Dezesseis anos de espera culminaram em um triunfo histórico para a Espanha, que se sagrou bicampeã da Copa do Mundo de 2026. A vitória por 1 a 0 sobre a Argentina, na prorrogação, em uma partida disputada em Nova Jersey neste domingo (19), recolocou a “Fúria” no topo do futebol mundial. Ídolos da conquista de 2010, como Iker Casillas, Xavi Hernández e Andrés Iniesta, presenciaram a nova geração escrever seu nome na história, garantindo a segunda estrela para a camisa espanhola.
O confronto decisivo colocou a Espanha frente a frente com os então atuais campeões mundiais. Após 120 minutos de um jogo de intenso domínio espanhol, a seleção europeia garantiu seu lugar no seleto grupo de bicampeões, ao lado de nações como Uruguai e França, e se prepara para um futuro ainda mais promissor no cenário internacional.
A Glória do Bicampeonato Espanhol
A conquista de 2026 marca um momento significativo para o futebol espanhol. Diferente da final de 2010, onde Andrés Iniesta foi o herói, desta vez o gol decisivo veio dos pés de Ferran Torres. O atacante de 26 anos, que representa o Barcelona, saiu do banco de reservas para garantir o título na prorrogação, repetindo o feito de Iniesta ao decidir uma Copa pela Espanha enquanto vestia a camisa do clube catalão.
A equipe espanhola, com a sexta menor média de idade da Copa (26,2 anos), enviou uma mensagem clara para o Mundial de 2030, onde será uma das sedes. Nomes como os meias Gavi e Pedri, e o atacante Nico Williams, que sequer terão completado 30 anos até lá, prometem manter a Espanha entre as favoritas para buscar o tricampeonato. Mesmo jogadores mais experientes, como Rodri (34 anos em 2030) e Marc Cucurella (32 anos), podem ainda fazer parte dessa trajetória.
Recordes e o Futuro Promissor da Fúria
A jovem estrela Lamine Yamal, de apenas 19 anos, tornou-se o mais jovem campeão mundial desde Ronaldo em 1994. Yamal, que teve um papel central na campanha espanhola, é agora o quarto mais novo da história a erguer a taça, ficando atrás apenas de Pelé, que conquistou seu primeiro título em 1958 com 17 anos e 249 dias.

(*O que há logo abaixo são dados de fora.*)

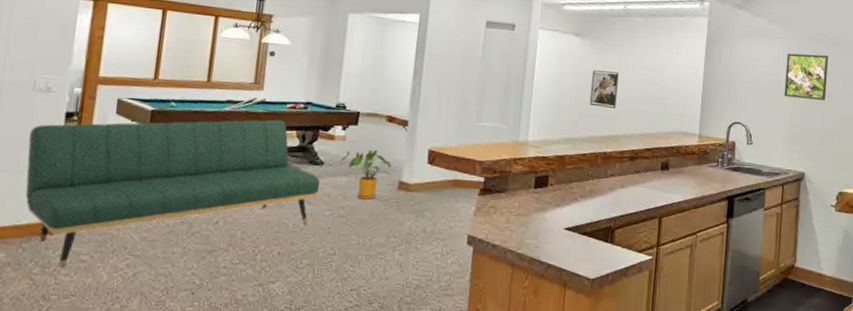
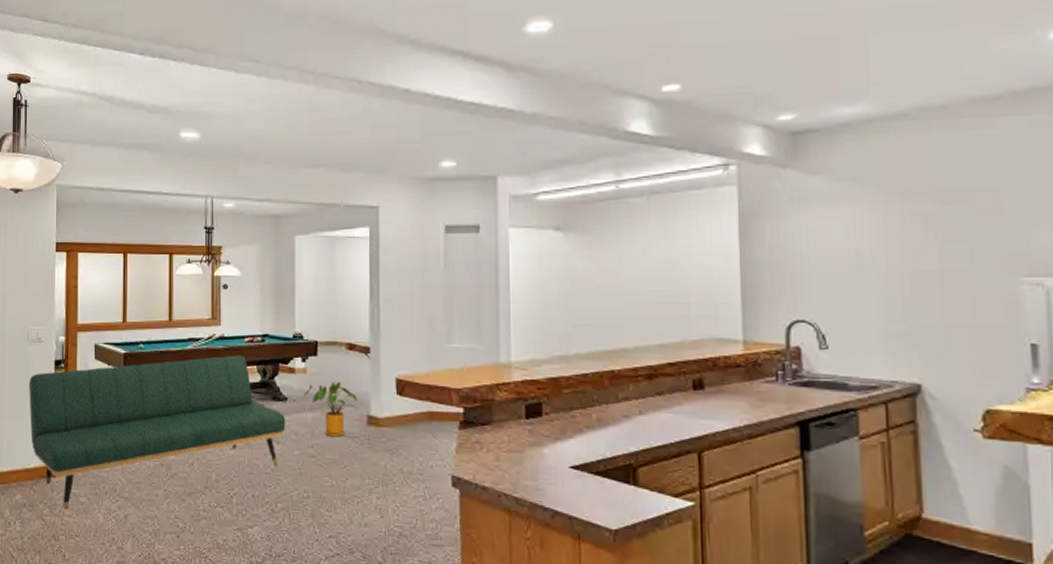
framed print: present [589,70,619,108] -> none [583,270,620,315]
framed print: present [784,53,828,101] -> none [868,216,942,280]

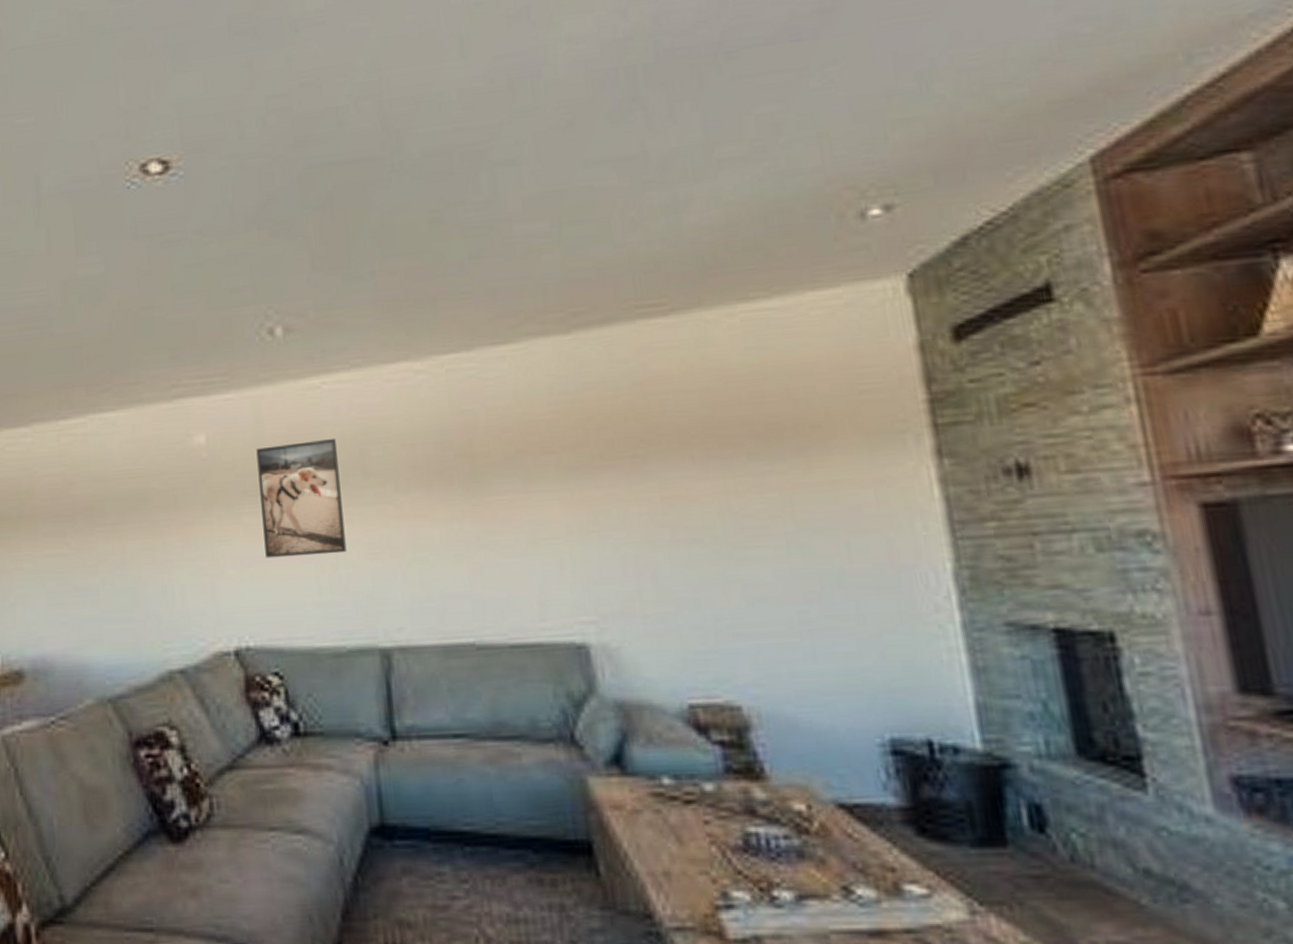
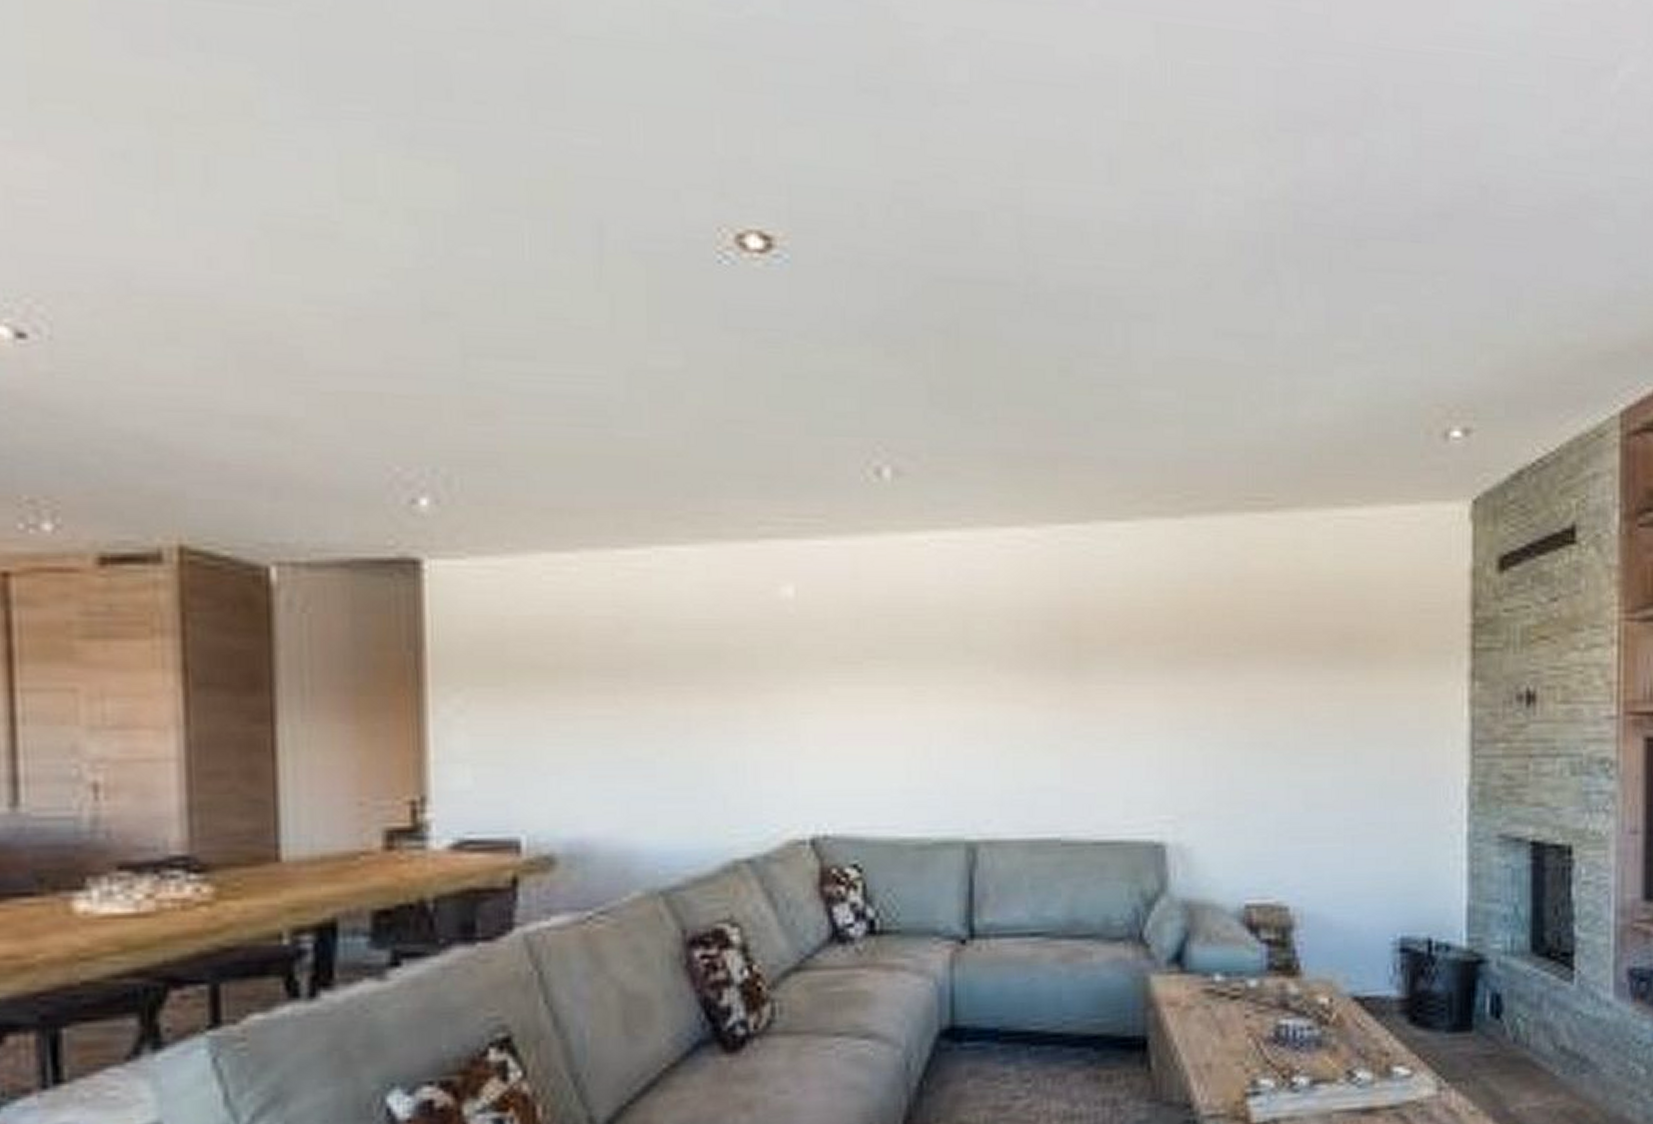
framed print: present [256,438,347,559] -> none [851,605,941,736]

Além do título, a Espanha alcançou dois marcos históricos neste domingo. Pela primeira vez, um país detém simultaneamente os títulos mundiais masculino e feminino, já que a “Fúria” foi a campeã feminina em 2023. A seleção também estabeleceu um novo recorde de invencibilidade no futebol internacional, com 38 partidas sem derrotas, superando a marca anterior da Itália. Essa impressionante sequência teve início em 26 de março de 2024, com um empate por 3 a 3 contra o Brasil em Madri.
O Adeus de Messi e a Frustração Argentina
Para a Argentina, a final representou a frustração de adiar o sonho do tetracampeonato e de uma possível “vingança” pela Copa de 1994, marcada pela suspensão de Diego Maradona. A partida também marcou a despedida de Lionel Messi das Copas do Mundo. Aos 39 anos, em seu sexto Mundial, o camisa 10 encerra sua participação com o título de 2022, dois vices (2014 e 2026) e o posto de segundo maior artilheiro da história do evento, com 21 gols.
Messi liderou a estatística de artilharia durante boa parte da Copa, mas foi superado no último sábado (18) pelo atacante francês Kylian Mbappé, que alcançou 22 gols na disputa pelo terceiro lugar contra a Inglaterra. A Argentina, apesar de todo o esforço, não conseguiu superar o domínio espanhol e viu o sonho do tetra ser adiado.
Análise Tática: Um Jogo de Poucas Emoções
A expectativa por uma final tão animada quanto a de 2022, ou o sábado repleto de gols na disputa do terceiro lugar, não se concretizou no tempo regulamentar. Espanha e Argentina demonstraram nervosismo, resultando em um primeiro tempo sem gols e com poucas chances claras. A “Fúria” teve a iniciativa, mas as oportunidades de gol foram contidas pela defesa argentina e pelo goleiro Dibu Martínez.
No segundo tempo, a pressão espanhola se intensificou. Com uma marcação agressiva e troca rápida de passes, a Espanha encurralou os sul-americanos, que mal conseguiam passar do meio-campo. Apesar do domínio territorial e das diversas tentativas de finalização de jogadores como Alex Baena, Dani Olmo e Ferran Torres, o gol só veio na prorrogação, após uma persistente busca por espaços na bem postada defesa argentina.